Tips: Teaching Our Kids Manners
Dr. Dale V. Atkins, November 2005
There Seems to be No Time to be Polite
In our rushed world, polite behavior is becoming the exception rather than the norm. According to a recent Associated Press-Ipsos Poll, people are more rude today then 20+ years ago. Parents are finding they have less and less time to teach basic character issues to their children and manners are going by the wayside.
If We Don't Teach our Kids Who Will?
What we are talking about is respect; for yourself and for the other person. When you treat someone respectfully, you are making a statement about who you are. Nowadays some children seem to lack respect for elders, teachers and parents. Is it the affluence in our society that has produced a world of convenience, entitlement and less social contact? We need to think about our kids' absorption in the world of cell phones, videos, computers and other electronic devices.
Teaching our Kids to be Polite
So how can we change this trend and get our kids back on track to being polite and respectful individuals? The answer first lies in ourselves. As parents, adults, mentors and guides we need to model respectful behavior to others and to our children.

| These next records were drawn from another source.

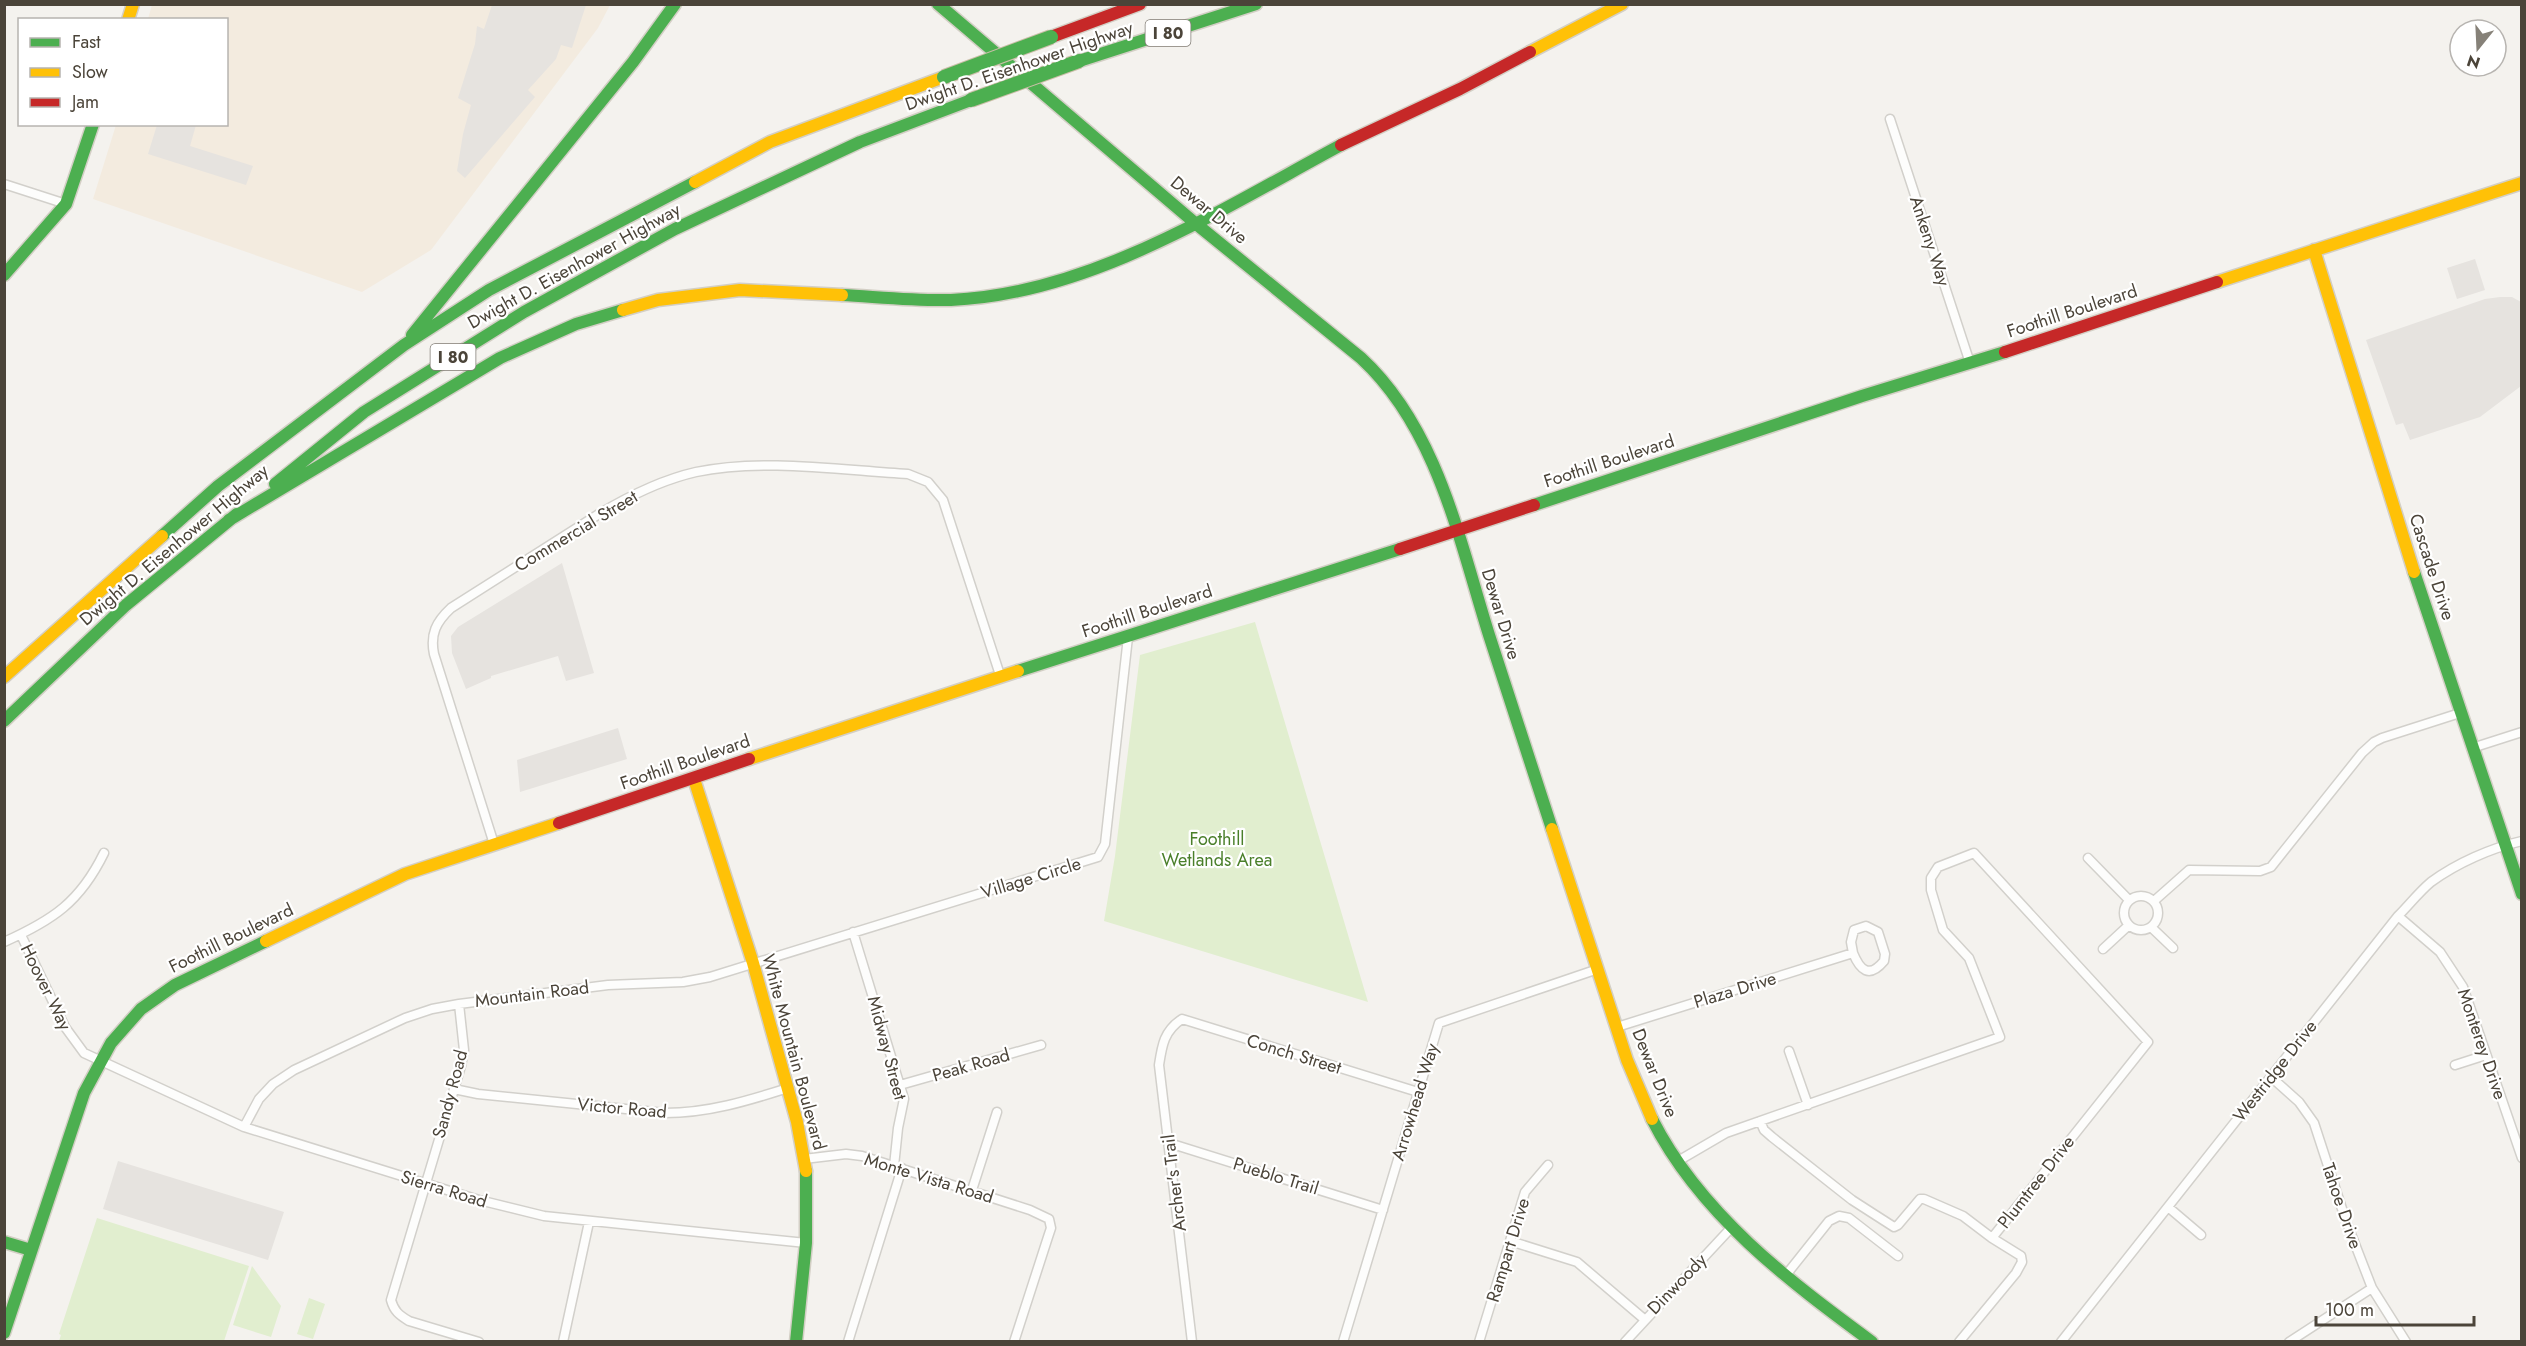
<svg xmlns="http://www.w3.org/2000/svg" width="2526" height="1346" font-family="Jost,sans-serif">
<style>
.commercial{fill:#f3ebdf}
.green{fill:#e1eecf}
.parking{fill:#e6e3df}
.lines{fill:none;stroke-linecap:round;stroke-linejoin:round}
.street-casing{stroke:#d2d0cb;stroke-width:11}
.fast-casing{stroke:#d3cfc5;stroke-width:15}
.slow-casing{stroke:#d3cfc5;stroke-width:15}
.jam-casing{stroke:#d3cfc5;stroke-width:15}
.street{stroke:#fdfdfc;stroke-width:8}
.fast{stroke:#4caf50;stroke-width:12}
.slow{stroke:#ffc107;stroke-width:12}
.jam{stroke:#c62828;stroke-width:12}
.fast-bridge-casing{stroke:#ccbfa9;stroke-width:16;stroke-linecap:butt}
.fast-bridge{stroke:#4caf50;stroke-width:14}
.labels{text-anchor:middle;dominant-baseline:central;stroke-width:4.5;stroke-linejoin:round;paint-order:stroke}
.shield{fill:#fff;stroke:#817c74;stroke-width:1.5}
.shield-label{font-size:16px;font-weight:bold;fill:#4b4439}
.street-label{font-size:18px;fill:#4b4439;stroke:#fff}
.park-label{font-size:18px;fill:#4a7f2a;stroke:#fff}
</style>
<rect width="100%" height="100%" fill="#f4f2ee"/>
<path class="commercial" d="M152 5H610L598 28 431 250 362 292 93 199 116 125 226 124V20L148 19Z"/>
<path class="green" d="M1255 622 1368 1002 1104 921 1115 856 1140 655Z
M97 1218 249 1266 224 1341H59L61 1335 59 1334Z
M252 1266 281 1306 271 1337 233 1325Z
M309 1298 325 1304 313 1339 297 1334Z"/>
<path class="parking" d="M492 5H586L572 48 561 45 556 59 528 90 535 97 465 178 457 171 463 134 471 105 458 98 475 44 477 26 484 29Z
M157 125H196L190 146 253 166 246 185 148 154Z
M2475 259 2485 290 2457 299 2447 268Z
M2500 297H2512L2521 302V386L2480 417 2410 440 2403 423 2396 425 2366 340 2485 299Z
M562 563 594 673 566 681 558 656 491 676V678L466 689 452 653 451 636 458 627Z
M618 728 627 759 520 792 517 760Z
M118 1161 284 1212 268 1260 103 1209Z"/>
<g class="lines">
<g class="street-casing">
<path id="street" d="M1890 119 1970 363
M4 184 66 204
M2472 748 2522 732
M494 844 434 654C430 634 436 622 451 608L599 514C629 496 661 480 696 472 763 458 840 470 908 474L928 482 943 500 1001 678
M2088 858 2129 900
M2124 913a17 17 0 1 1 34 0a17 17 0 1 1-34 0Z
M2154 901 2189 870 2260 871 2271 867 2362 753 2374 742 2382 738 2460 713
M2398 916 2440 952 2463 987 2522 1158
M2151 927 2173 948
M853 932 904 1099 898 1128 894 1166
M21 935 65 1027 84 1053 244 1127 479 1200 544 1216 806 1243
M4 942C53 920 80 902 104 853
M2103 949 2129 925
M459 1004 464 1050 461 1066 391 1300C394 1311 399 1315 409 1321L479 1342
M1617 1027 1853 953C1860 970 1869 979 1884 961L1885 954 1878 932 1866 926 1854 930 1851 942 1853 953
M1789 1051 1808 1105
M2455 1065 2486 1055
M2271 1077 2299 1102 2314 1123 2346 1221 2372 1288 2406 1342
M900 1085 1041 1045
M454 1089 478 1094 665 1113C708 1113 747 1101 788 1088
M1760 1121 1764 1130 1772 1137 1852 1200 1894 1227 1898 1225 1920 1199H1924L1963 1216 1992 1238
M244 1127 259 1099 273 1084 294 1070 405 1018 432 1009 459 1004 608 985 683 982 710 977 1098 857 1105 844 1128 637
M1169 1143 1383 1210
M804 1159 846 1154 862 1156 1030 1210 1049 1219 1051 1228 1048 1237 1014 1342
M1678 1161 1726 1133 2000 1037 1969 958 1943 930 1931 890V878L1938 867 1974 853 2148 1042 1992 1238 2021 1256 2022 1262 2016 1273 1959 1342
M972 1190 997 1112
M2168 1207 2201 1235
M1510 1241 1577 1262 1644 1319
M1786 1275 1829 1221 1839 1216 1849 1218 1898 1256
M563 1342 589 1222
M848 1342 902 1168
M1192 1342 1159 1065C1162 1045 1164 1031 1182 1019L1418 1092
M1343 1342 1439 1023 1598 969
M1479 1342 1525 1192 1548 1165
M1625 1342 1731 1228
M2061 1342 2398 916C2409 905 2419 892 2431 882 2457 863 2491 848 2522 841
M2289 1342 2372 1288"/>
</g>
<g class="fast-casing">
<path id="fast" d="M938 4 1195 223
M1079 61 1256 4
M1195 223 1361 358C1437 428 1459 539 1489 635 1510 700 1531 765 1552 829
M4 275 66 204 93 124
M842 295C878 297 915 301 951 300 1090 294 1222 209 1341 145
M412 335 633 62 675 4
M275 484 364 412 524 312 675 229 860 142 971 100
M1534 505 1862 396 2005 352
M229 520 500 358 576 324 623 310
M162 536 218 486 404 345 489 290 695 182
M2414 572 2522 894
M1018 671 1400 549
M4 721 126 605 237 514
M1652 1119C1700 1214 1789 1281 1872 1342
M4 1242 31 1250
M4 1333 84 1093 111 1043 141 1009 175 985 266 941
M796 1342 806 1243V1171"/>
</g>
<g class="slow-casing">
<path id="slow" d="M128 20 133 4
M1530 52 1622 4
M695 182 770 142 944 77
M2314 250 2414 572
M2217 282 2522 183
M623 310 658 300 740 290 842 295
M4 677 162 536
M749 759 1018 671
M694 779 753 963 797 1122 806 1171
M1552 829 1627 1060 1652 1119
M266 941 405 874 559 823"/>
</g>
<g class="jam-casing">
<path id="jam" d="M1051 37 1140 4
M1341 145 1460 89 1530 52
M2005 352 2217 282
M1400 549 1534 505
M559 823 749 759"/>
</g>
<use href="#street" class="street"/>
<use href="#fast" class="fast"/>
<use href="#slow" class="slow"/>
<use href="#jam" class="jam"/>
<g class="fast-bridge-casing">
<path id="fast-bridge" d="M944 77 1051 37
M971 100 1079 61"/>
</g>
<use href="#fast-bridge" class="fast-bridge"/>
</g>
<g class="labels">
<g class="shield">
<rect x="1145.5" y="20" width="45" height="26" rx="4.5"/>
<rect x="430.5" y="344" width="45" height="26" rx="4.5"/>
</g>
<g class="shield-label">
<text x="1168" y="33">I 80</text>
<text x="453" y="357">I 80</text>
</g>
<g class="street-label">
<text transform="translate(1019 66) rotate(-19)">Dwight D. Eisenhower Highway</text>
<text transform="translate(1209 210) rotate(40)">Dewar Drive</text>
<text transform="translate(1930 241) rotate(72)">Ankeny Way</text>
<text transform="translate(574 266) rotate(-29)">Dwight D. Eisenhower Highway</text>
<text transform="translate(2072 311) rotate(-18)">Foothill Boulevard</text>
<text transform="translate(1609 461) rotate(-18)">Foothill Boulevard</text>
<text transform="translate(576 531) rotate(-31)">Commercial Street</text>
<text transform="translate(174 545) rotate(-40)">Dwight D. Eisenhower Highway</text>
<text transform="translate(2432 567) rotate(72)">Cascade Drive</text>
<text transform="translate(1147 611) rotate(-18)">Foothill Boulevard</text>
<text transform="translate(1501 614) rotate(73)">Dewar Drive</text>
<text transform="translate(685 762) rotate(-19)">Foothill Boulevard</text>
<text transform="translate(1031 878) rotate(-17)">Village Circle</text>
<text transform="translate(231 938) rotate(-26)">Foothill Boulevard</text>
<text transform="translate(46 987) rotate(64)">Hoover Way</text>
<text transform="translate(1735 990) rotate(-17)">Plaza Drive</text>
<text transform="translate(532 994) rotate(-7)">Mountain Road</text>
<text transform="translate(2482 1044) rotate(71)">Monterey Drive</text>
<text transform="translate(887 1048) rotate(75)">Midway Street</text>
<text transform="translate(794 1052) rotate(75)">White Mountain Boulevard</text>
<text transform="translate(1294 1054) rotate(17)">Conch Street</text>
<text transform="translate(971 1065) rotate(-16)">Peak Road</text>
<text transform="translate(2275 1071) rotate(-52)">Westridge Drive</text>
<text transform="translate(1655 1073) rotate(68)">Dewar Drive</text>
<text transform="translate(450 1094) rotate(-75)">Sandy Road</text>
<text transform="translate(1415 1102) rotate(-73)">Arrowhead Way</text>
<text transform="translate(622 1108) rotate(5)">Victor Road</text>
<text transform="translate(1276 1176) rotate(17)">Pueblo Trail</text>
<text transform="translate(929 1178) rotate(17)">Monte Vista Road</text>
<text transform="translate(2036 1182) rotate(-52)">Plumtree Drive</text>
<text transform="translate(1174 1183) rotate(-97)">Archer's Trail</text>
<text transform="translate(444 1189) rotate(17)">Sierra Road</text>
<text transform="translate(2342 1206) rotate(71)">Tahoe Drive</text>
<text transform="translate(1508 1250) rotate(-73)">Rampart Drive</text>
<text transform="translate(1677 1284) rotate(-46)">Dinwoody</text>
</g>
<g class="park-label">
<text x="1217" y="839">Foothill<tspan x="1217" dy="21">Wetlands Area</tspan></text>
</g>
</g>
<rect width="2526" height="1346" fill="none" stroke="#4b4439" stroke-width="12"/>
<rect x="18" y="18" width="210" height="108" fill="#ffffff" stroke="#b7b4b0" stroke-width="1.5"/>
<rect x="30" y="38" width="30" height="9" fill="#4caf50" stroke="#b7b4b0" stroke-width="1.5"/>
<text x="72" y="48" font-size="18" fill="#4b4439">Fast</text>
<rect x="30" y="68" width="30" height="9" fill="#ffc107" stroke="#b7b4b0" stroke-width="1.5"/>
<text x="72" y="78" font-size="18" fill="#4b4439">Slow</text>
<rect x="30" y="98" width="30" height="9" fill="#c62828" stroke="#b7b4b0" stroke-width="1.5"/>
<text x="72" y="108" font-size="18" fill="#4b4439">Jam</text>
<g transform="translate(2478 48) rotate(198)"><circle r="28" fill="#ffffff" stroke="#b7b4b0" stroke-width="1.5"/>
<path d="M0-4.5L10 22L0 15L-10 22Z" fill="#868178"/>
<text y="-9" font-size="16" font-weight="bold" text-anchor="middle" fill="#4b4439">N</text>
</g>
<path d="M2316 1316v9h158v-9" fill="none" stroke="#4b4439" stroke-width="3"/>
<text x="2325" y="1316" font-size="18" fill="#4b4439" stroke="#ffffff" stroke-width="4.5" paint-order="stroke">100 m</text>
</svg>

That may mean turning off your cell phone in a store, saying "thank you" to service providers such as waiters and clerks, and containing "road rage" (comments and gestures) in the car.
Children Need to be Acknowledged Too
It also means frequently saying thanks to your children for lending a helping hand at home or for a job well done. When they see you showing mutual respect to them as well as to others, your children will be more likely to behave respectfully and feel valued in the process.
• Here are more TIPS for teaching our kids (and ourselves) manners and (not so) common courtesy:
• Clean Up After Yourself - Throw away cups and wrappers in movie theatres; toss newspapers in recycle bins at the train station; and pick up after your pet.
• Public Places Are Not Meant to be Used for Personal Business - Private conversations are just that - private. Find a quiet place to return cell phone calls, text messages and to discipline your children.
• Respect Elders - Our seniors are a wealth of wisdom from a lifetime of experiences and we are wise to honor their presence.
• "Yes, Please; No, Thank You" - Mom, dad and our teachers taught us the fundamentals that we should use everyday. Let's acknowledge even the little things that people do.
• Reach Out to Those in Need - Give help to the ill or distressed. Offer your seat (or the seat filled with your packages) to someone who looks like they could use it.
• Learn Polite Listening - Listen with attentiveness and don't interrupt. Stop typing, take off headphones, turn off the TV and put down the video game, Blackberry or other PDA device when conversing.
• Get Social - Interact with people rather than "tuning" out. Play word games instead of watching videos on a long car ride and have family fun.
• Learn to Greet Others - By saying hello or goodbye when entering/exiting a room or meeting someone, you acknowledge their presence and show that you value them.
• Return and Send Timely Calls, Emails and Thank You Notes - Sometimes we avoid responding because there's too much effort involved or we don't think it is important. Keep it simple. A short response is better than none at all. Rule of thumb on thank you's: Do not use the gift before the note is in the mail.
• Wait Your Turn - Yes, we did learn most of these manners in Kindergarten. Holding a door for someone behind you and waiting in line at the movies instead of cutting in are the "basics". Let's pay attention to courteous behavior and make that part of the legacy we give our children.